Why You Need Fuzz Testing

Posted on 2016-02-23

Unittesting is an important part of building reliable software, although by far not the only one. But many programmers misunderstand the purpose of unittests. Classic unittests have two purposes: They force you to develop a spec and enforce it, and they can protect you against regression when refactoring or otherwise changing your code. Contrary to what some believe, they do not ensure correctness of your code.

Static unittests have one major flaw: The programmer has to write them. Any function working on a list is usually tested using some small examples and an empty list to make sure nothing breaks. This usually means you have to write 3-5 test cases per function to cover basic functionality. Not only is this a lot of work, it is also error-prone, because some cases are easily forgotten, especially because the programmer writing the tests for his code has a set of preconceived notions about how his code might be used.

But when writing any meaningful software, you usually have to deal with all kinds of data from outside, and a lot of that data is to be mistrusted. There might be changes in APIs, software errors somewhere else, or even a malicious attacker trying to breach your system, and all that data could look anything but the way you expect it to. This is why unittests should be used to employ a contract that the tested code has to follow, and fuzz testing can help you do just that.

Haskell with its amazing type system has a very nice way to do this. Have a look at this test:

describe "the finder" $
  it "only returns proper superstrings of the search term" $
    forAll nonNull $ \x -> property $
      \y -> let rv = finder x y
            in rv `shouldBe` filter (isSubsequenceOf x) rv

This code is part of a fuzzy finder I am toying with, and it ensures that a basic fact about it is always true, the results should always be proper superstrings of the search term, and the search term in turn a proper substring of all results. I could write a bunch of test cases including input like "abcdef" or "123" and supply a list of possible results, then evaluate myself what the result should look like and just assert that the results are equal.

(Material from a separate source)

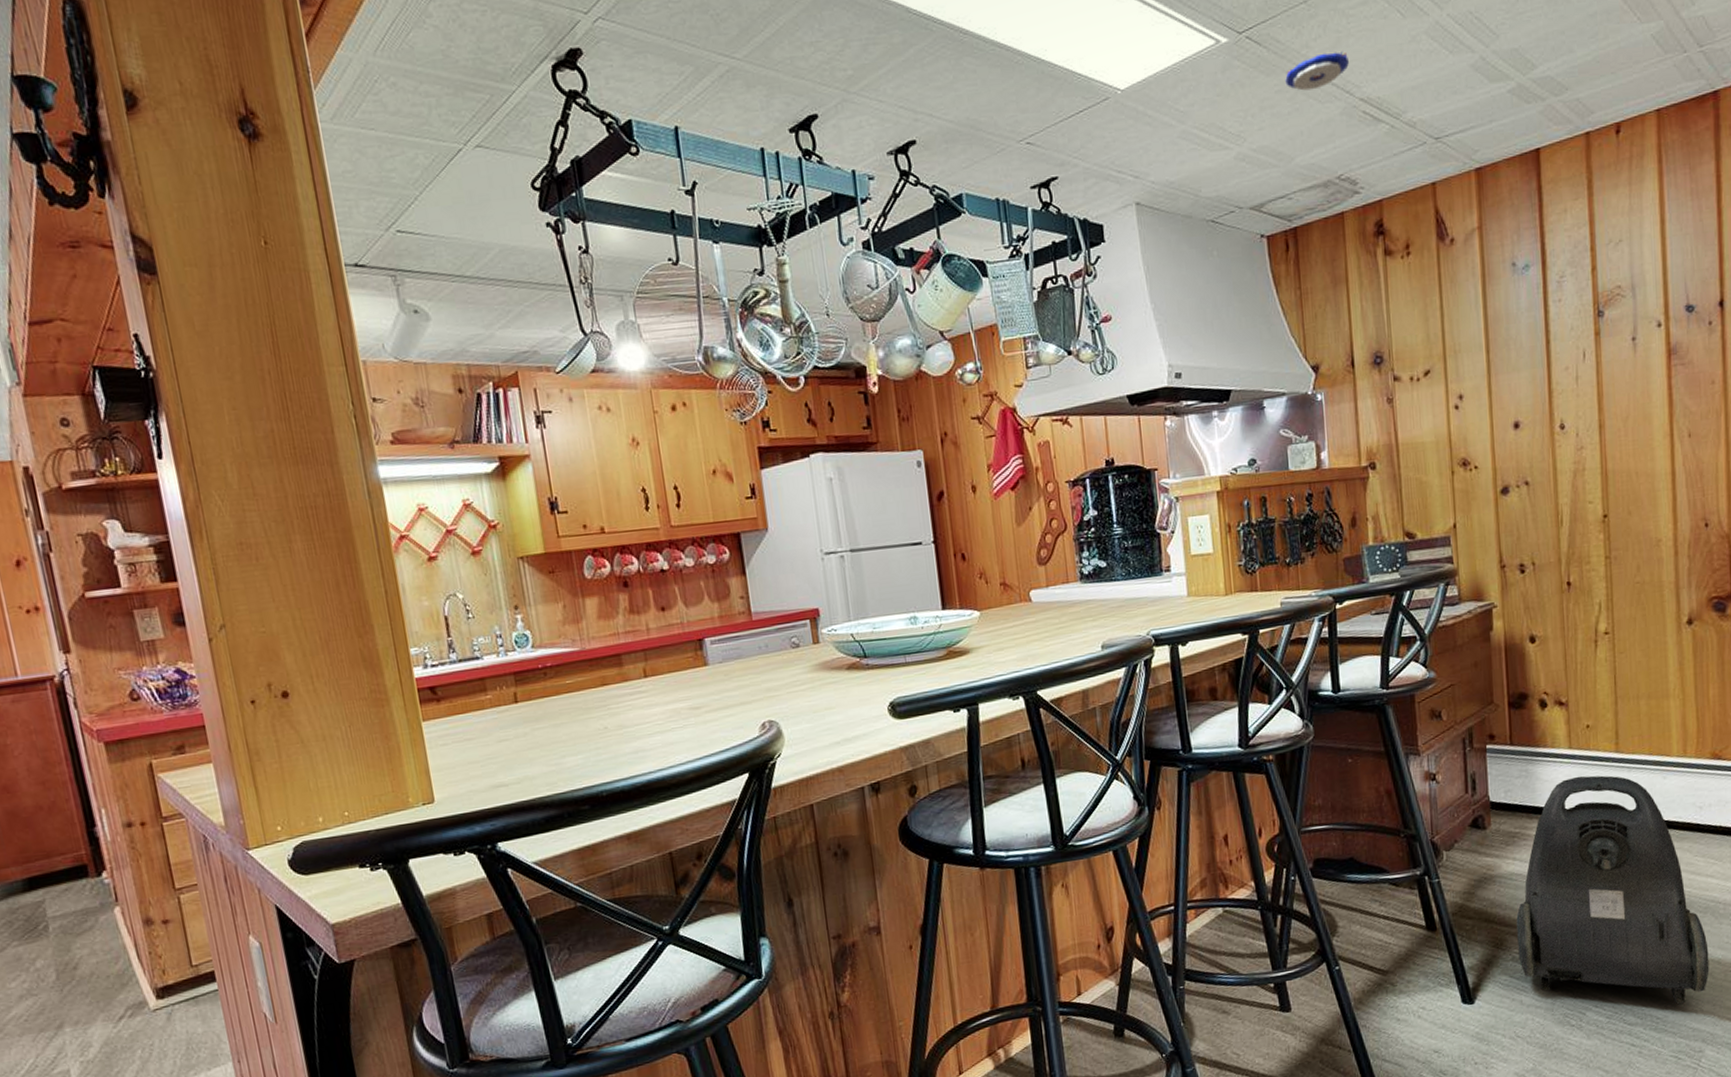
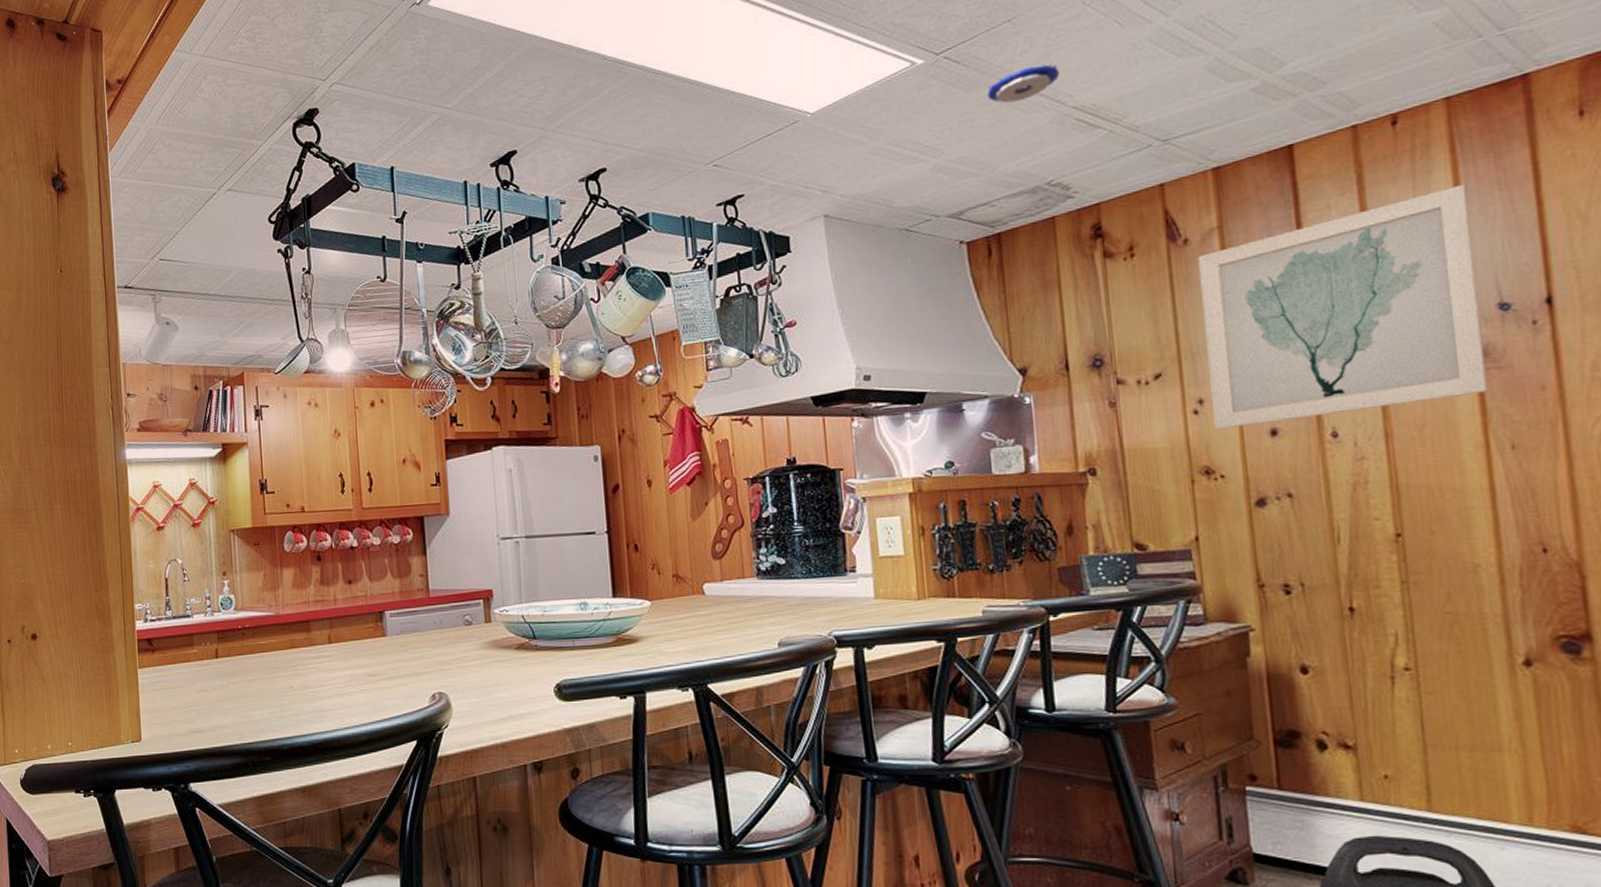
wall art: none [1461,193,1675,424] -> present [1198,183,1488,430]

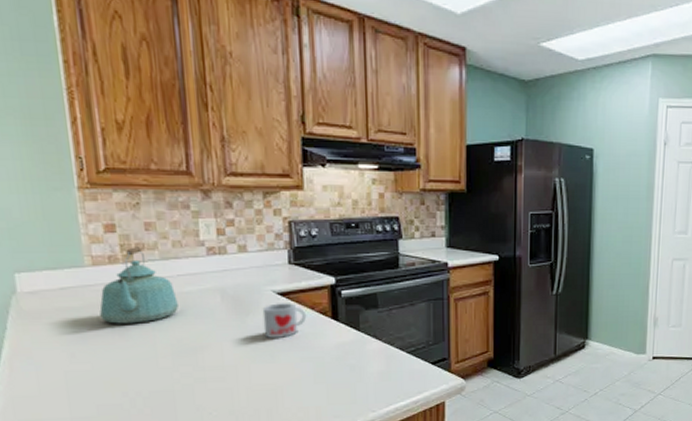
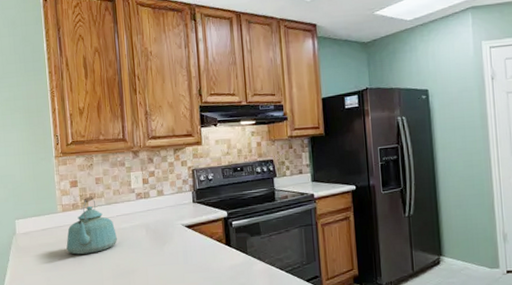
mug: present [262,303,307,338] -> none [175,233,208,262]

But that would not only result in a considerable increase in code, easily quadrupling the code above, it would also not cover all possibilities. Haskell's type system ensures that the finder only gets used with strings and lists of strings, but strings can have many forms. Because all of the input is coming from the user, there might be punctuation in there, spaces, maybe escaped, maybe Unicode symbols, who knows. That is why I instruct the test suite to just generate random strings and lists of strings to use (see the forAll nonNull) and verify the property independently. This runs a default of 100 different sets of input, many of which are complicated messes of whitespace, backslashes and other special characters. If any of these break the test, the suite tells me which one, so I can find out what is the problem with a set of input and whether the contract I employed is incorrect, or the function tested does not follow the contract.

The current actual fuzzy finder uses six different property contracts that it needs to satisfy, each four to six lines in size. Testing all of these manually would lead to a gigantic test suite, and modifying the parameters of the input would be a huge hassle. With fuzz testing, I can just tweak the nonNull generator to use different rules to generate input, like limiting it to a certain character range or string length.

The bottom line here is, if your unittests are handwritten, you most likely cannot be sure your code is behaving in production. There is almost no way you can think of all the possible ways your code is going to be used, and even if you could, the amount of testing code would not be feasible.